* _What needs to be done_
Reproduce everything from the line containing "pose: elev=115.7 azim=338.7" down to the line containing "Dot at: (222, 175)", substituting "distance" for every "dist" and keeping all else unchanged.

* _Supplied records_
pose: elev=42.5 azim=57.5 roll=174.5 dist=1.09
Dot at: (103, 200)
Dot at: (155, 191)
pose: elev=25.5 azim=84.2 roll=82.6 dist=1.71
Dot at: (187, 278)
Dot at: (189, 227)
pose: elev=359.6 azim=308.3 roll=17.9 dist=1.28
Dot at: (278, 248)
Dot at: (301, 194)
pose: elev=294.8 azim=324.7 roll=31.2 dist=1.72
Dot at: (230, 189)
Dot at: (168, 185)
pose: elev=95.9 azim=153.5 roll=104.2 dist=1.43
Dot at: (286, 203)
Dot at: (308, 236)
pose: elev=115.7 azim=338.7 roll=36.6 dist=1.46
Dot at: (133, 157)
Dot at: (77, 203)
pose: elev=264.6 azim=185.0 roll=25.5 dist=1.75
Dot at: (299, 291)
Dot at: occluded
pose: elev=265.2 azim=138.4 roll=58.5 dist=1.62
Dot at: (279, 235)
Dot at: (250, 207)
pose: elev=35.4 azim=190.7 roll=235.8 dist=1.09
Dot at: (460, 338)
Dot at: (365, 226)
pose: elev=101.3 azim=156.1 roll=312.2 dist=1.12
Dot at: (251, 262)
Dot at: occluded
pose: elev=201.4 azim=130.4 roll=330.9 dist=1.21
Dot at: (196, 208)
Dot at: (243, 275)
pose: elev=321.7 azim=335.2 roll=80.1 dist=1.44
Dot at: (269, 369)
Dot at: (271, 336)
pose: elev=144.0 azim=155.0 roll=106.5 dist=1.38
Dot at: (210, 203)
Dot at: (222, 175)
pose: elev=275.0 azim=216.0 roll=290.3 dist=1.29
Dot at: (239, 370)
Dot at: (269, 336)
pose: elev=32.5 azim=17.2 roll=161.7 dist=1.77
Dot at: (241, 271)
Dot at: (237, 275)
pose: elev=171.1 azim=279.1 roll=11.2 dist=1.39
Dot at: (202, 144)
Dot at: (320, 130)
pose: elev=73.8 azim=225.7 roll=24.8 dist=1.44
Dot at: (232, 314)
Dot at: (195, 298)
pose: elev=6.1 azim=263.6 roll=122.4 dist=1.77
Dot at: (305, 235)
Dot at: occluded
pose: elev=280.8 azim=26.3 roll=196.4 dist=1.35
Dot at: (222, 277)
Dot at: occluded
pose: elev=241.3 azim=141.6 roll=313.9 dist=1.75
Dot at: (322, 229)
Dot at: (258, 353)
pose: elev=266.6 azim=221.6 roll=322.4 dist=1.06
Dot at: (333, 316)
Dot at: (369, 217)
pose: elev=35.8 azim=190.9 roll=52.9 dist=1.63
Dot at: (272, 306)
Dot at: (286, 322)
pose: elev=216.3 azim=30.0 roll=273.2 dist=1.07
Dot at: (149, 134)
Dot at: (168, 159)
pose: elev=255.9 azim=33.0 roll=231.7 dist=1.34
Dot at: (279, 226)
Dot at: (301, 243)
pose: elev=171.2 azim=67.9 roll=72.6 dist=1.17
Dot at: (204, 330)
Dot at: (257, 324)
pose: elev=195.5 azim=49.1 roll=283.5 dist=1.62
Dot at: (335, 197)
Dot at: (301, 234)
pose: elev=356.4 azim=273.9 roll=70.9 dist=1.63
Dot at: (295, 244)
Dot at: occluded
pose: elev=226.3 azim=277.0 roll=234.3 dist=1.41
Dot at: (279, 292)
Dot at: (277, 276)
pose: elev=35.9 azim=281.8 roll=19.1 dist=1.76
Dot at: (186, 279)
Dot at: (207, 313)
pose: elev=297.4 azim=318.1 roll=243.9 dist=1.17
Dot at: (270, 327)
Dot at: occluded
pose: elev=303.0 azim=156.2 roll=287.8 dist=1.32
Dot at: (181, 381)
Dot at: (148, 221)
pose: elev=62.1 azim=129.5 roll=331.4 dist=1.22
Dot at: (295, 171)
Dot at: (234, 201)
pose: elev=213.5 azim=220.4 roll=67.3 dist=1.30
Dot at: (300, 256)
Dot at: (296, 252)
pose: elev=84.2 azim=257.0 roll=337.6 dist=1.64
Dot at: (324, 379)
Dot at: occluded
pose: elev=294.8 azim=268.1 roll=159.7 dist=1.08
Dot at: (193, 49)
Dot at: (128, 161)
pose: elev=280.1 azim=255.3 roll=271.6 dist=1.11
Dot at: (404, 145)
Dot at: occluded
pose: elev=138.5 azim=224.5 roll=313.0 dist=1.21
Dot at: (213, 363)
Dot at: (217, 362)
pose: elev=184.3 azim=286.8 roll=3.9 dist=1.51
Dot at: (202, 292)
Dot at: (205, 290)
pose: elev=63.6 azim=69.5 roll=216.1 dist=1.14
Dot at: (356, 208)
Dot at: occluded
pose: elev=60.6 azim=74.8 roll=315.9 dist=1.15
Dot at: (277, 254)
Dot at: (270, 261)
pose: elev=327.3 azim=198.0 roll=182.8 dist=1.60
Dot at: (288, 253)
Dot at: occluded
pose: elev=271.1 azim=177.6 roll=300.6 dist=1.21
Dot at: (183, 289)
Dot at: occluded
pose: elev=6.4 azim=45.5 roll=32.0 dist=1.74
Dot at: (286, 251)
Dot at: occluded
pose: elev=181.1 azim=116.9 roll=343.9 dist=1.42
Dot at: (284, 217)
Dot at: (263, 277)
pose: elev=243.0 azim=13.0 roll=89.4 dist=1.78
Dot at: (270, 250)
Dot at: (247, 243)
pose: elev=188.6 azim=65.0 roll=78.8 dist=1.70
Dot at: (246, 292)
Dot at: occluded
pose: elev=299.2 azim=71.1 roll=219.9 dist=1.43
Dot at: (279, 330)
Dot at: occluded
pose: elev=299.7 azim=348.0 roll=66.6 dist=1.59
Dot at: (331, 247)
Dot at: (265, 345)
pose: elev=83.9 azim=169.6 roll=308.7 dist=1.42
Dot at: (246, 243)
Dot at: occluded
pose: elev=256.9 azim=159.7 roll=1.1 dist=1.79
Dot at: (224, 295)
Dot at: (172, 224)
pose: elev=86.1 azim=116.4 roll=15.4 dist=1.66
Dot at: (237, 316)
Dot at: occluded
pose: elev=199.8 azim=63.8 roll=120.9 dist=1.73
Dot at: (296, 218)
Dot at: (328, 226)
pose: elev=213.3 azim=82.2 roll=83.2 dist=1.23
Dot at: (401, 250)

* _Reply_
pose: elev=115.7 azim=338.7 roll=36.6 distance=1.46
Dot at: (133, 157)
Dot at: (77, 203)
pose: elev=264.6 azim=185.0 roll=25.5 distance=1.75
Dot at: (299, 291)
Dot at: occluded
pose: elev=265.2 azim=138.4 roll=58.5 distance=1.62
Dot at: (279, 235)
Dot at: (250, 207)
pose: elev=35.4 azim=190.7 roll=235.8 distance=1.09
Dot at: (460, 338)
Dot at: (365, 226)
pose: elev=101.3 azim=156.1 roll=312.2 distance=1.12
Dot at: (251, 262)
Dot at: occluded
pose: elev=201.4 azim=130.4 roll=330.9 distance=1.21
Dot at: (196, 208)
Dot at: (243, 275)
pose: elev=321.7 azim=335.2 roll=80.1 distance=1.44
Dot at: (269, 369)
Dot at: (271, 336)
pose: elev=144.0 azim=155.0 roll=106.5 distance=1.38
Dot at: (210, 203)
Dot at: (222, 175)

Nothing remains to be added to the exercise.